だからこそ、わたしは「ワタシ」になって、この聖域を守り続けたのかもしれませんね。

「ケンちゃん、もう寝る時間よ」
階下から聞こえる、母の優しい声。弟の賢治が、リビングでゲ―ムに夢中なのでしょう。毎晩のことです。
「はーい……」
弟の未練たっぷりの返事。ゲ―ムを続けても、母は決して怒ったりしません。何度も優しく言葉をかけるだけ。けれどそこで調子に乗れば、雷より怖いわたしがやって来ることを知っている弟は、仕方なくゲ―ムを終了します。これも毎晩のこと。
「お母さん、おやすみ」
「はい、おやすみなさい」母の穏やかな安眠への誘い。
「お母さん、わたしも寝るね! おやすみ」
二階にいたわたしは、踊り場から母に眠りの挨拶。
「はいはい、おやすみなさい」心を癒してくれる、母の笑顔。
わたし達はもう寝ますが、母はまだ眠りません。
銀行に勤める父の帰宅を待つのです。
仕事でクタクタに疲れて帰宅する父も、母の笑顔で、全てが癒されます。
静かに流れる、幸せの時間。

 

そんな穏やかな夜、夢を見ました。それは悪夢以外の何物でもありませんでした。
漆黒の空間に仁王立ちしているのは――異形のモノ。灰色の体躯は巨大で、背丈は二メ―トルを軽く越えています。そして鎧のような強く固く不自然な筋肉。
その巨体の腰回りだけを、真っ赤な布で覆っています。
指から生えた歪な三角錐の爪。全身を覆う濃い体毛は全て黄金色。
そして首から上。ライオンとヤギを合わせたような頭。両方の側頭部から、黄金色の頭髪を突き破って、湾曲した大きな角が生えています。
鋭角に尖った顎。顎鬚の隙間から、鋭く獰猛そうな牙と真っ赤な舌が垣間見えました。
何より鮮烈なのは、その目。鋭角に釣り上がり、黄色く濁った光を放つ双眸。
異形のモノは、漆黒の中でわたしをジッと見詰めていました。微動だにせず。
見られているだけで、足元から這い上がってくる恐怖。
生まれて始めて味わう、絶望的な恐怖。
あの不気味な目を見たくないのに、目を逸らすことを許さない破滅的な眼力。
――この怪物は……本当に本当に邪悪。
この空間を包む漆黒の闇よりも暗黒な存在。
わたしは夢の中で、気絶するように意識を失いました……。

 

翌朝。
目が覚めても、まだ恐怖を感じていました。全ての毛穴から流れ出す冷や汗。
あの異形のモノの邪悪なオーラを、まだ感じます。
瞼の裏にチラチラと浮かぶ、醜い金色の体毛。
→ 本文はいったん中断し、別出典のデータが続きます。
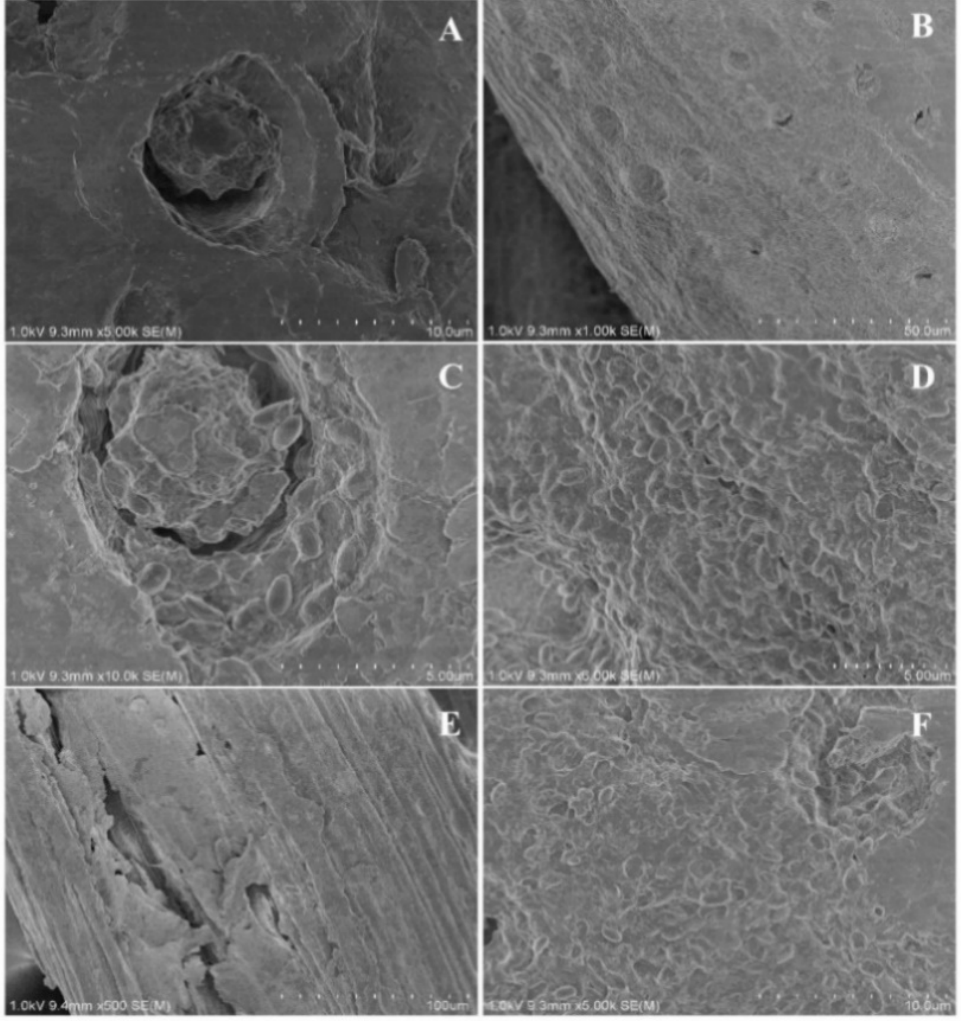
Figure 1. SEM images of different matrices ( Page: 3A , B ) initial palm curtain with magnifications of × 5000 and × 1000, respectively; ( Page: 3C , D ) Bacillus circulans ATCC 21783 immobilized on palm curtain with magnifications of × 10,000 and × 5000, respectively; ( E ) initial loofa sponge with magnification of × 500; ( F ) Bacillus circulans ATCC 21783 immobilized on loofa sponge with magnification of × 5000.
何よりも、あの目。
この世に存在する全てを否定する破壊力を宿した、あの目。
思い出すだけで、わたしの心臓は破裂しそうです。
一体、あの怪物は何だったのでしょうか。
ふと、気付きました。
自分が失禁していることに。
わたしは手早く下着を洗濯しました。
けれど一家の朝の準備のため、毎朝早起きする母に見つかってしまいました。
母はわたしを見て、目を輝かせました。
「……お母さん、違うよ」
母は笑ったままでした。でもその体は、一回りも縮んでしまったよう。
「やっと娘にも来たのね」という期待と安堵を裏切るのは、とても辛いことでした。
母はそれ以上、わたしが早朝に下着を洗濯する理由を尋ねませんでした。

 

わたしは、一家の洗濯物を干していました。下着だけは、自分の部屋で乾かしましたが。
「おはよう。毎朝ご苦労さん」
細身で眼鏡をかけた父が、ベランダのわたしに朝の挨拶。
一番ご苦労さんなのは、父なのですが。父は昨夜も遅くに帰宅したのに、もう起きてワイシャツ姿です。けれど、疲れた顔は決して見せません。少なくとも、わたし達家族の前では。
丸顔で童顔、全体的にまん丸の可愛らしい体型をした母が、家族みんなの朝食を作り始めます。
寝坊助の弟も起きてきました。父親似の小柄な体。
「ふあぁぁ……今日も明日も日曜だったらいいのに」
「起きるの遅い!」わたしと弟の毎朝の挨拶。
何かゴニャゴニャ言いながら、弟は顔を洗いに行きました。自然と笑みがこぼれます。
新しい一日は、お互いの笑顔で始まります。
家族みんなで囲む朝食のテ―ブル。穏やかに流れる、朝の優しい一時。
朝食後、わたしと弟は小学校への登校の準備を始めます。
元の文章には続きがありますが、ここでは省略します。